Выбрать главу

Итак, по современному миру бродит призрак не столько коммунизма, сколько неопределенного предмета, напоминающего непонятно что. Сегодня особенно важно осознать изначальную призрачность опыта как главное условие самой истории и оценить потенциал вероятностной логики, концепций саморегулирующихся сложных систем и скрытых переменных. Полезно сделать предметом исторического изучения формы проявления фантомной реальности в культуре и способы их усвоения личным и общественным сознанием. Хорошие возможности для такого исследования предоставляет и эволюция больших стилей культуры, которые, по меткому замечанию Г. Башляра, развиваются из «семян сновидений». Такая работа будет благодатна для России, ибо в условиях ускоренного капиталистического развития и ослабления идеологических зажимов русские будут все настойчивее вызывать из небытия своих «родных призраков», образы России будут быстро множиться. Для этого не требуется никаких «проектов» и «бюджетов», тем более никакой пропаганды. Достаточно спонтанного высвобождения сознания. Вот где главный ресурс «брендирования» России, о котором сейчас так много говорят.

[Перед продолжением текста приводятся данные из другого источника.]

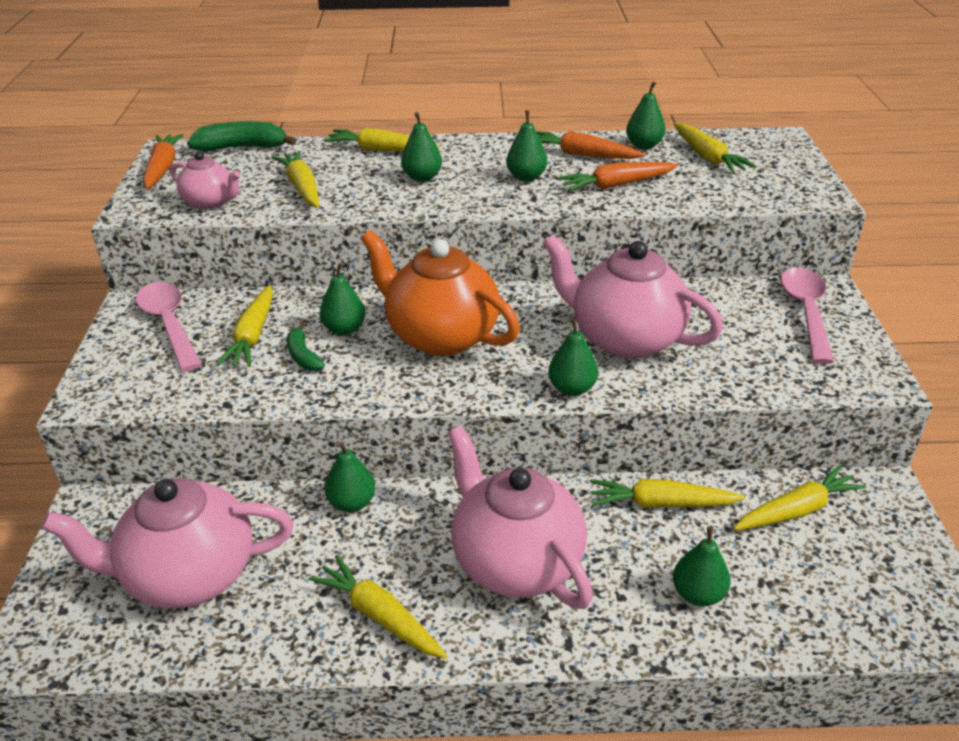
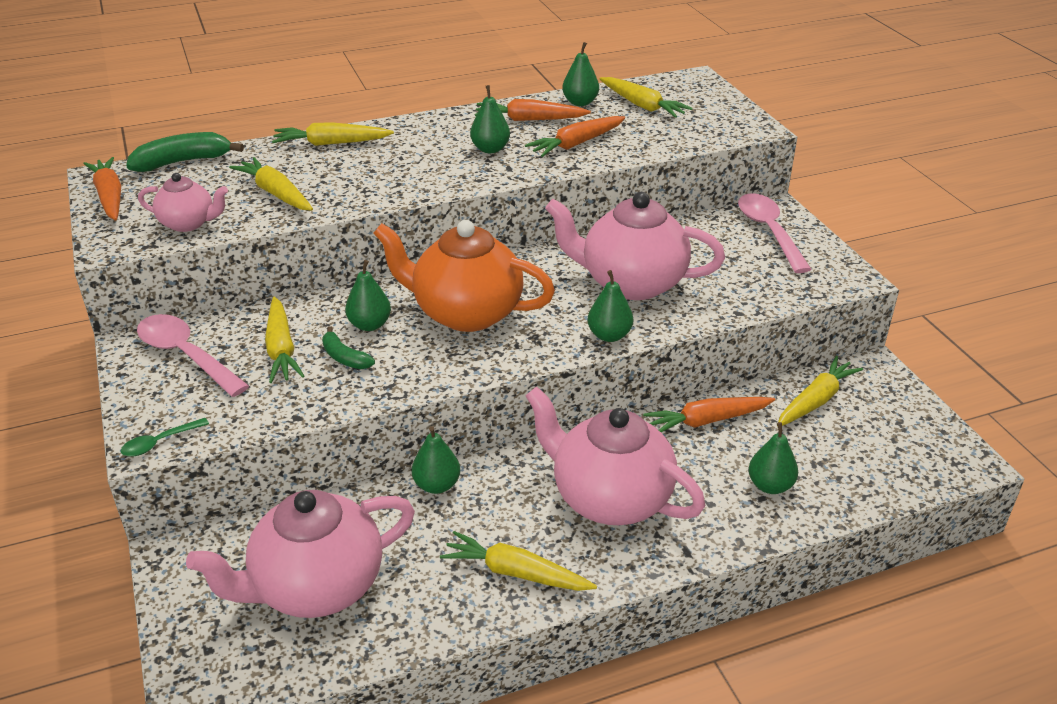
camera: 20 degrees left, 0 degrees up
green pear [401,112,442,182] -> none
yellow carrot [590,479,745,508] -> orange carrot [643,397,775,432]
none -> green spoon [120,418,209,457]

Именно потому, что фантомный субстрат опыта регулируется не логическими процедурами, а чистой временностью, всегда погружен в поток саморазличения и не имеет идентичности, он делает возможной отсутствующую преемственность в истории. В его свете люди разных эпох становятся совопросниками одного века, и череда поколений, говоря словами Паскаля, претворяется в «одного человека, который непрерывно учится» (учится… терять!). Настоящие «уроки истории» состоят не в том, чтобы истории подражать, а в том, что история позволяет открыть в своей текучести нечто непреходящее: саму фактичность факта, нечто сущее только «здесь и сейчас». В традиции нет никакой субъективности, никакого авторства хотя бы потому, что на высшую цельность нельзя воздействовать, ей можно только следовать, ступая по следам предков. Традиция держится преемствованием сокрытости – хотя бы так, как это представляли себе древние римляне, объяснявшие смысл своей латыни (latine) через слово «скрытый» (latens). Язык традиции – всегда тайнопись, выписываемая к тому же быстро испаряющимися чернилами. Отсюда свойственный традициям Востока акцент на «тайной» и «устной», т. е. неотделимой от текущих обстоятельств и даже телесного бытия личности, передаче истины.

Но что такое эта самоскрывающаяся явленность или непреходящая прерывность? Не что иное, как срединность – средоточие бытийного круговорота, нераздельность виртуальных и актуальных качеств бытия, дифференциал соотношения сил, постепенно утончающийся по мере роста духовной чувствительности. Работа духовного пробуждения возвращает нас к зыбкому мареву «семян вещей», миру едва уловимых шорохов и переливов оттенков цвета. Тем самым она делает возможным появление памяти, образы которой по мере ослабления способности к восприятию тонких различий огрубляются до стереотипов и все больше соотносятся с внешним миром, теряют связь с фантомной глубиной опыта. При этом фантомность служит посредованию между обеими тенденциями; она и есть, по сути, самый верный признак обостренной духовной чувствительности.

От фантомов истории мы переходим, таким образом, к истории фантомов и неожиданно открываем в ней личностное измерение. Мы открываем для себя историю духовного просветления, благодаря которому сквозь субъективно-случайный хаос впечатлений и всем чужую «объективную действительность» прорастает родовой-родной порядок, одновременно личный и общий, по сути – соборный. На Востоке каждая школа имеет свой репертуар типов фантомной реальности, а ее основоположник наделен фантомным бытием, что позволяет ему вновь и вновь возвращаться в мир в череде поколений и даже эпох. Ибо сила фантомной реальности высвобождается как раз в переломные моменты истории, ведь она есть природа события и мировой со-бытийности.

В конце концов только эта школьная и всегда другая, выписываемая как бы школьными прописями, и притом выписывающая из мира, развязывающая творческие силы история нравственного созревания в почве первичного фантазма может чему-то научить. И она учит, в сущности, только одному: великой мудрости смирения, умению жить с миром в мире и… поверх мира.